Translate this sentence from the policy recommendations on Birmingham's workforce skills into Spanish: "Career guidance helps young people make the best decisions about their academic and professional lives."

Exercise text:
◇ ◇ ◇ ◇

06Policy recommendations

Birmingham’s future economic success will depend on the skills of its workforce and the analysis in the previous sections highlights the challenges that the city faces on this front. There are three elements to tackling these. The first is increasing the educational attainment of young people. The second is improving the skills of the existing workforce. The third is about improving the job opportunities available in the city to retain degree holders but also to attract them from other parts of the country.

1. Young people

The most recent Social Mobility Commission6 report provides excellent guidance on how to improve the skills level and life prospects of young people. This focuses on three areas:

  • Increase the uptake of early education

Evidence suggests that early years intervention can have a lasting impact on a child’s life. Currently all two-year-olds from disadvantaged backgrounds are entitled to free early education. But uptake of this is patchy. Policy should drive uptake in Birmingham by identifying those children that are not currently benefiting through using data held by local authorities and making direct contact.

Of course, the content of the teaching is also important. For these programmes to be effective, early education and childcare providers in Birmingham should be guided by the Education Endowment Foundation’s Early Years Education toolkit which sets out evidence on which practices are most effective.

  • Improve literacy and numeracy across all ages

Previous research has shown that there is a link between employment outcomes and levels of numeracy and literacy, and more specifically between the former and the attainment of 5 A*-C including Maths and English at GCSE7. Although GCSE attainment has improved in the city, there is still a gap with the rest of the country. This suggests that schools and colleges in Birmingham should keep the focus on improving the levels of numeracy and literacy across all ages.

When it comes to concrete measures to address this, the lesson from London’s recent success in improving the performance of its schools is that there is no silver bullet in achieving this goal.8
But things like learning from best practice and improving the quality of teaching can have a positive impact. With regards to the first point, the Education Endowment Foundation has put together some evidence on the practices that work in teaching Maths to Key Stage 2 and 3 pupils. When it comes to the second element, attracting and retaining talented teachers will drive up the quality of teaching.

To achieve this, the West Midlands Combined Authority should work with the regional school Commissioner, universities and Teach First to develop a city-region framework that provides career progression opportunities and professional development to teachers in the area.

  • Better access to high-quality career guidance

Career guidance helps young people make the best decisions about their academic and professional lives. This is even more important for those from a disadvantaged background who may not have access to an informal network of people that could provide this type of guidance. All young people in Birmingham should have access to high quality career support. To achieve this, all schools and colleges should work with local businesses to meet the Gatsby benchmarks – key careers advice requirements based on international standards9 – with the aim of helping them transition from schools and colleges to work, particularly those who did not perform well academically.

◇ ◇ ◇ ◇

Provided records:
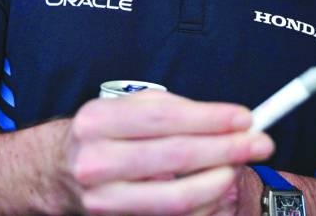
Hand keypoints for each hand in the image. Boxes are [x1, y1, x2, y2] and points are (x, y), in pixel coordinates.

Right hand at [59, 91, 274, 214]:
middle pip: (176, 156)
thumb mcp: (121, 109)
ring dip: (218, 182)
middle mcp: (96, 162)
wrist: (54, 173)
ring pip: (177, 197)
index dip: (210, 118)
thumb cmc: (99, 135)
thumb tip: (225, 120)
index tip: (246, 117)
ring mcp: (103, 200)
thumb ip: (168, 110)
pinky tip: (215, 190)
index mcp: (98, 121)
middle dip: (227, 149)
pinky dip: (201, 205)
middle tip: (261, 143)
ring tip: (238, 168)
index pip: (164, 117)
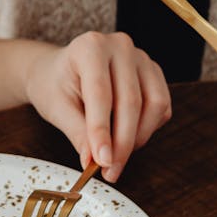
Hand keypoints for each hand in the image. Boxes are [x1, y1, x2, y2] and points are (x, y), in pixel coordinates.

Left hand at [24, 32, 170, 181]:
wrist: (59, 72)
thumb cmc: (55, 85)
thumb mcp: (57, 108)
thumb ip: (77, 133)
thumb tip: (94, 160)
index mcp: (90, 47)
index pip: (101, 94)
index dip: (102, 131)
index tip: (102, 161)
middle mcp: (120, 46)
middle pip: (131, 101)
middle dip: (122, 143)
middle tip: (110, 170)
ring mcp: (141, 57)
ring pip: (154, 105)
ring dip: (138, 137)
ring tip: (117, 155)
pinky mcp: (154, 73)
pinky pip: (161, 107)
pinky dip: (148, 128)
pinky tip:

◇ ◇ ◇ ◇

Exercise output:
La orientación profesional ayuda a los jóvenes a tomar las mejores decisiones sobre su vida académica y profesional.